If you're looking for connector specific optimization see, Dev/Prod Connector Environments.
If you're looking for model specific optimization see, Performance Optimization.
Generally speaking, Rill's embedded DuckDB OLAP engine works very well out-of-the-box for datasets up to around 50GB in size. If you plan to be working with and ingesting volumes of data larger than 50GB, please get in touch and we can explore using one of our other enterprise-grade OLAP engine options.
Dashboard and Model Performance
Depending on the complexity of your underlying models and the size of the data models, there are things that you can do to improve performance.
Consider which models to materialize
By default, models will be materialized as views (in DuckDB). This allows for a dynamic and highly interactive experience when modeling, such as keystroke-by-keystroke profiling. However, since views are logical in nature, as the complexity and size of your data models continue grow (especially if the underlying data is very large), this can start to significantly impact performance as these complex queries will need to be continuously re-executed along with a number of profiling queries that the Rill runtime will send in the backend.
In such scenarios, we recommend materializing these models as tables. However, there are some tradeoffs to consider.

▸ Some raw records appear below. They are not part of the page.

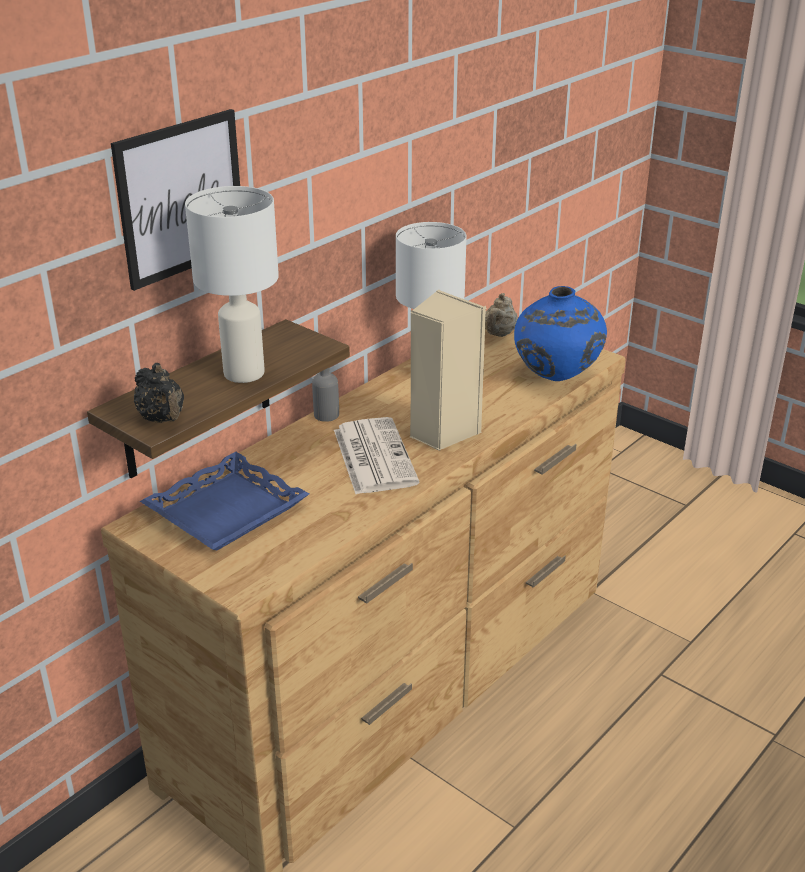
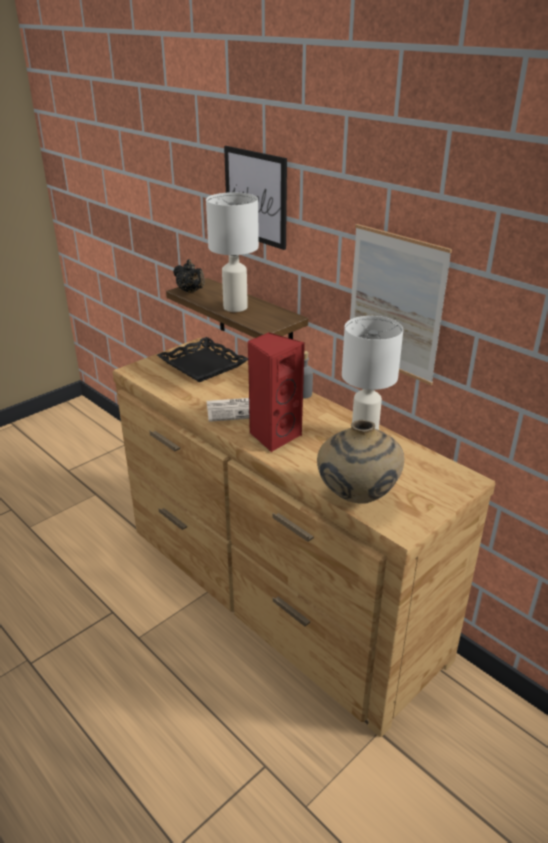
camera: 95 degrees right, 0 degrees up
black teapot [134,363,184,423] -> black teapot turned 105 degrees counterclockwise [173,259,205,293]
blue tray [140,452,309,550] -> black tray [157,337,248,382]
beige speaker [410,290,487,451] -> red speaker [247,332,305,452]
beige teapot [485,293,518,337] -> none
blue vase [514,286,607,381] -> beige vase [317,420,404,504]
none -> picture [350,224,452,385]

- Pros: Materializing a model will generally ensure significantly improved performance for downstream dependent models and dashboards.
- Cons: Enabling materialization for a model can severely impact or break the "keystroke-by-keystroke" experience and these models may also take longer to update (because the results are being written to a table vs remaining a view). It can also lead to degraded performance for very specific operations, such as when you need to perform cross joins.

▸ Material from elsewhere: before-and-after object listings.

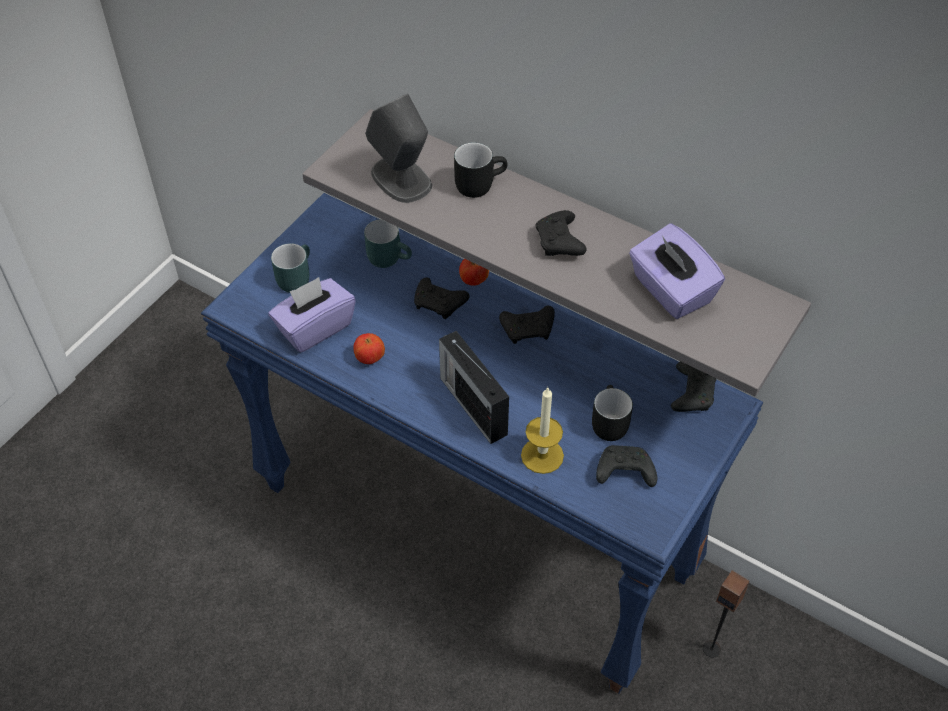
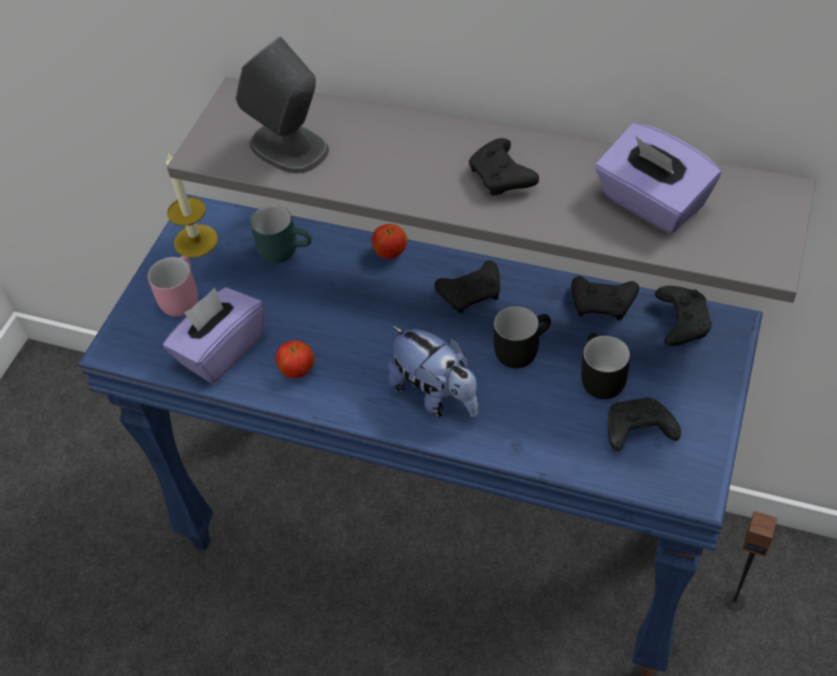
camera: 10 degrees left, 0 degrees up
turquoise mug [271,243,310,293] -> pink mug [148,256,198,317]
black game controller [414,278,470,319] -> black game controller moved to [571,276,639,321]
radio [439,331,509,444] -> plush toy [388,325,478,417]
black mug [454,142,507,198] -> black mug moved to [493,306,551,368]
candle [521,388,564,474] -> candle moved to [166,153,218,258]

We strongly recommend materializing final models that are being used directly in dashboards to ensure this data is served more quickly.
Refreshing Source Models
Another area to review when your data source starts getting larger is the ingestion performance. By default, when refreshing a source model in Rill, it drops and re-ingests the entire table/file. When your data is small, this isn't an issue, but it's not appropriate for larger datasets. In these cases, we recommend using partitions and incremental models.
Partitioned Models
Partitioned models divide your data into logical segments based on specific criteria, typically time-based columns like dates. This approach allows you to selectively refresh a partition where you know data has been altered.
Example partition configuration:
partitions:
glob:
path: 'gs://my-bucket/**/*.parquet'
Incremental Models
Incremental models only process new or changed data since the last refresh, rather than reprocessing the entire dataset. This dramatically improves performance for large datasets:
- Faster Refresh Times: Process only delta changes instead of full datasets
- Reduced Resource Usage: Lower CPU, memory, and storage requirements
- Frequent Updates: Enable near real-time data updates without performance degradation
- Cost Efficiency: Minimize compute costs for large-scale data processing
type: model
incremental: true
partitions:
glob:
path: gs://rilldata-public/github-analytics/Clickhouse/2024/*/*
partition: directory
sql: |
SELECT *
FROM read_parquet('{{ .partition.uri }}/commits_*.parquet')
WHERE '{{ .partition.uri }}' IS NOT NULL
By combining partitioning and incremental processing, you'll significantly reduce model refresh times and ensure your dashboards display the most current information.
Local Development / Rill Developer
When used in conjunction, Rill Developer and Rill Cloud are meant to serve two different but complementary purposes. For larger and distributed teams, Rill Developer is meant to primarily be used for local development purposes, which allow developers to quickly model their data and validate logic. Then, Rill Cloud enables shared collaboration at scale and where production consumption of dashboards should be happening (against your full data).